The Herring series is an absolutely wonderful take on the Golden Age of mysteries. I love how Tyler takes all the conventions, stands them on their heads, and still manages to make a terrific crime novel out of them. All that was missing from this country house outing was the snow storm to trap them all while the murderer ran amok. But not to worry, Tyler is still on the top of his game and I'm sure he's got the whole deck of vintage cards up his sleeve and ready to produce when the time is right. Again (as with The Ten Little Herrings), if you're looking for a fun and funny mystery novel, this is the one for you. Four stars.

Saturday, July 2, 2011

The Last Matryoshka: Review


I picked up The Last Matryoshka by Joyce Yarrow purely because her last name starts with a "Y" and I needed a "Y" mystery author to help me complete the alphabet in the A-Z Mystery Author Challenge. I'm also using it as a launching pad for the Follow That Blurb Challenge and one of the Take a Chance 3 categories.

This is an American mystery starring Jo Epstein, a performance poet and private investigator. She uses her New York street smarts to outmaneuver a master Russian criminal on his own turf. The story begins with her Russian-born stepfather, Nikolai, who needs help escaping a blackmailer who can frame him for a particularly brutal murder committed in the elevator of Nikolai's building. It soon becomes clear that there is more to the plan than simple blackmail as threats arrive inside not-so-traditional Matryoshka (nesting) dolls. The dolls have been altered and contain symbols from the honor code of the vory (Russian criminal caste). Jo and her stepfather have never been bosom buddies--but she is willing to help him for her mother's sake. But can she trust him? It doesn't help that it is obvious that he is keeping information from her. Jo's investigation will take her from the height of fashion in NYC to the Vladimir Central Prison in Russia. From a lonely backroom knock-off shop to the dark Russian forest and from the Moscow Criminal Police headquarters to the monasteries of Suzdal.
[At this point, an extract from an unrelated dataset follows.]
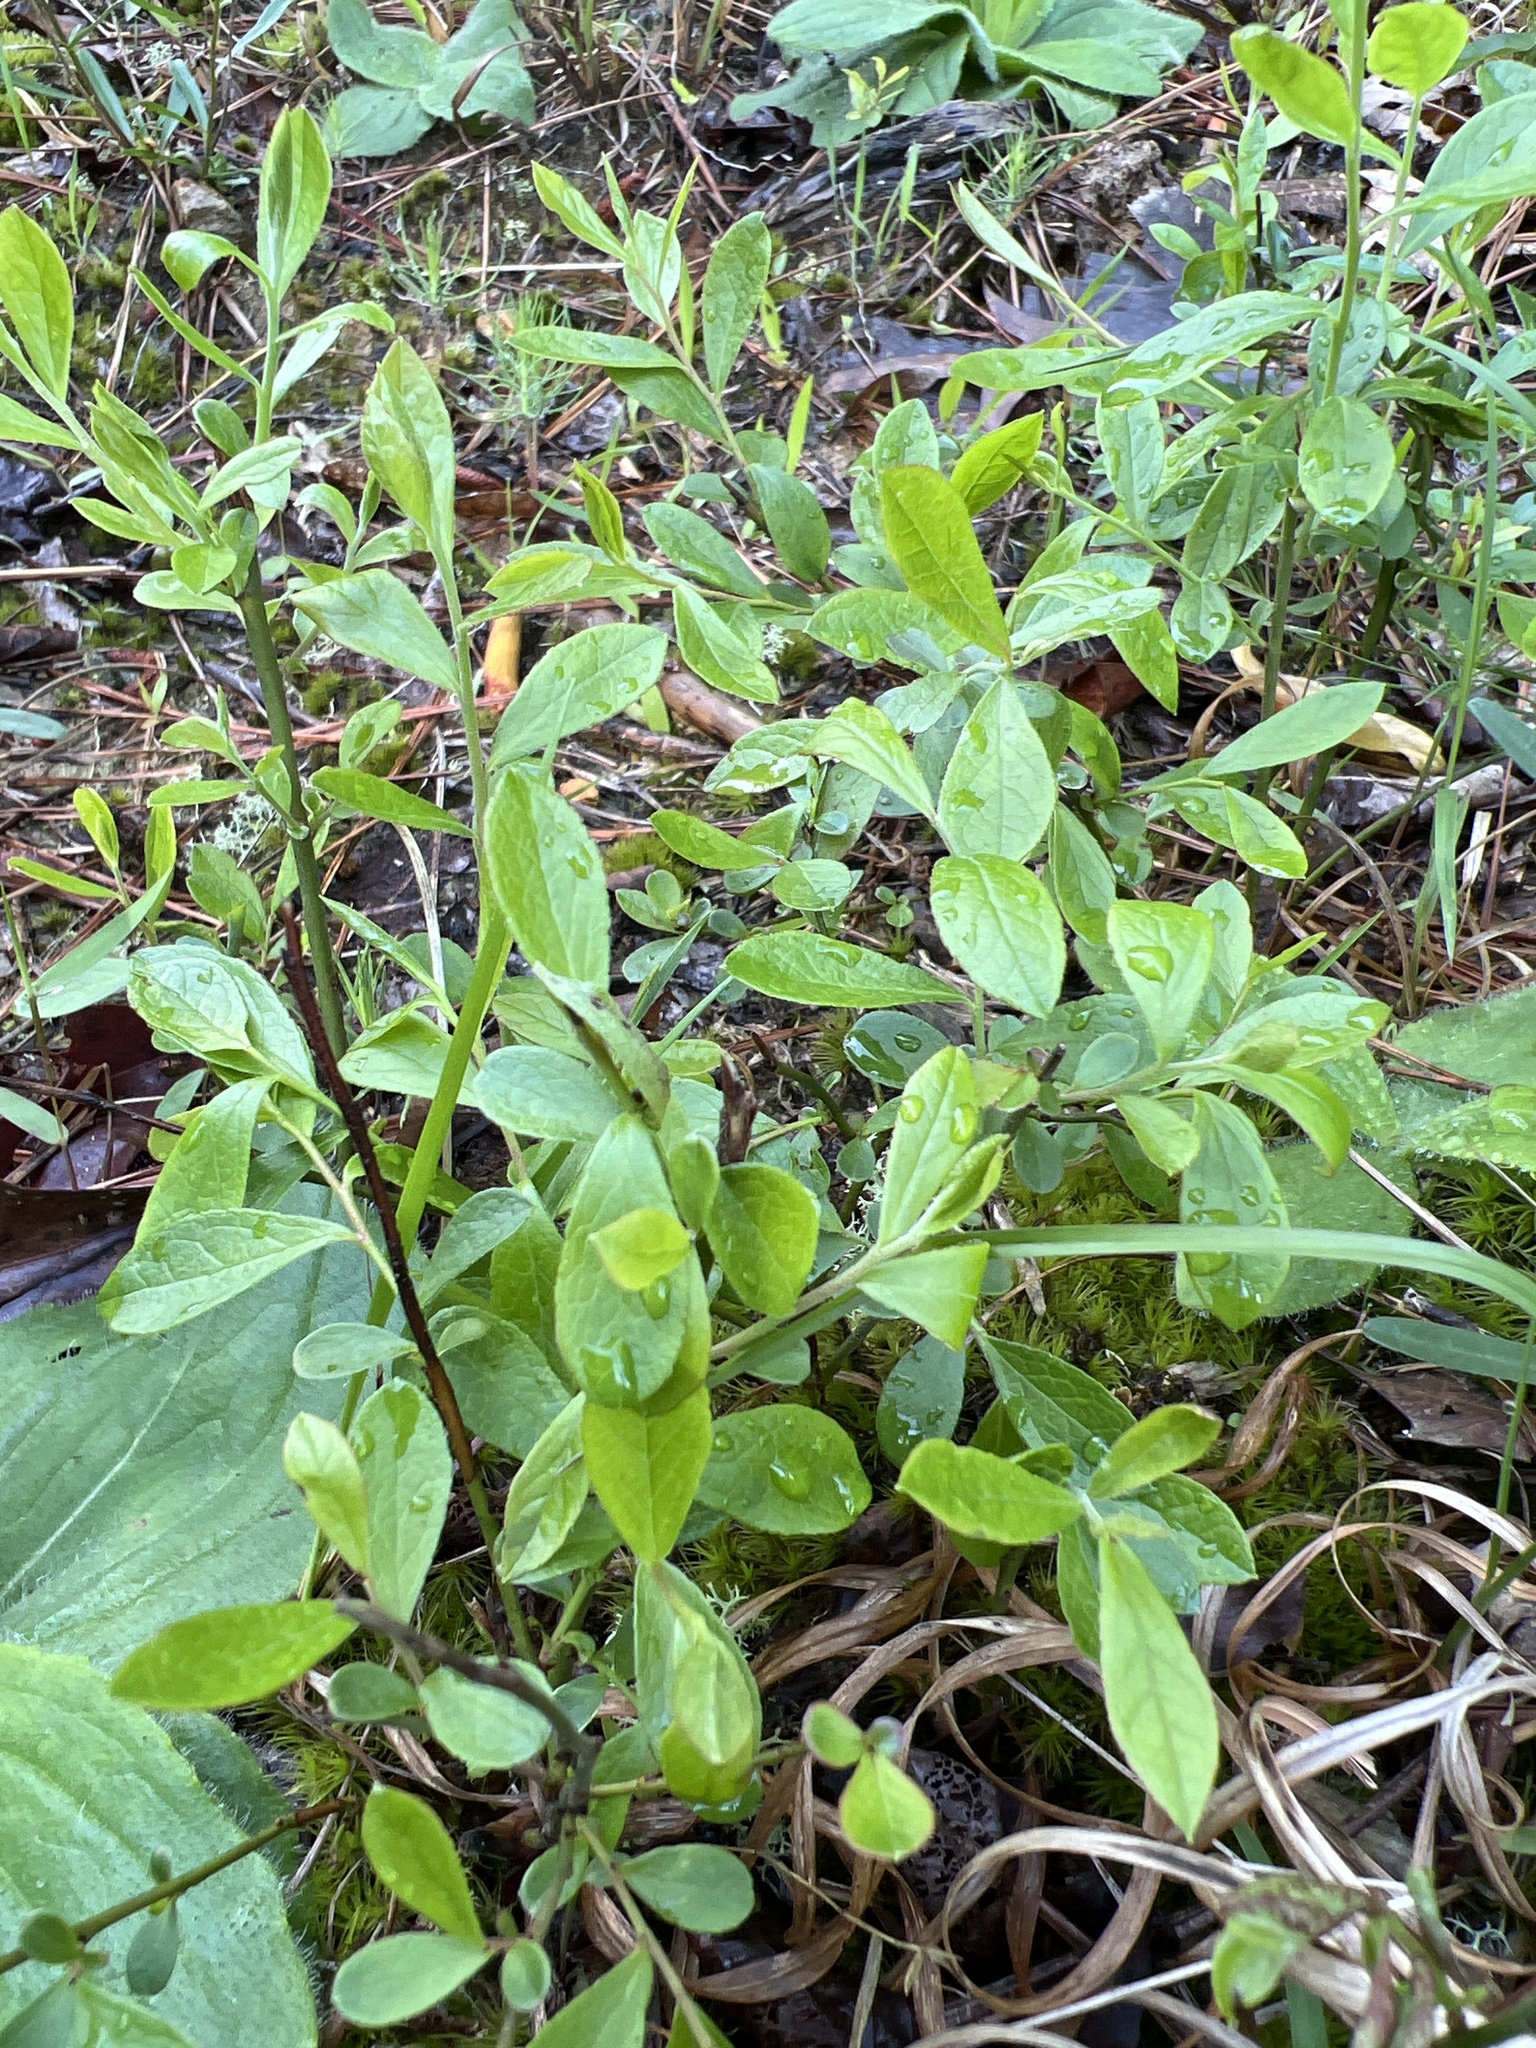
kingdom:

In the end she will race the clock to solve crimes committed on two continents.

I have to say that in the normal course of things this isn't a book that I would have picked up and brought home with me from the library. A. It's current--published in 2010. B. It's American (I'm a Brit Lit girl). C. It's about the Russian underworld and I'm not all that into organized crime. This is a decent mystery. A nicely done plot about long-term revenge. I really like Jo Epstein as a character. She's well-rounded and she is very believable as a private investigator. I do wonder a bit about her actions in Russia, however. Without giving too much away, I just think that as a PI with her experience that her alarm bells should have been going off on several occasions. But maybe we should chalk that up to her inexperience with the culture. And to be really honest, my favorite part of the whole book is the poem that appears at the front of the book (untitled) about detectives and poets.

An action-packed mystery. Well-written and an interesting back story for the characters. Not my usual cup of tea...but I'll give it three stars for a good, solid read.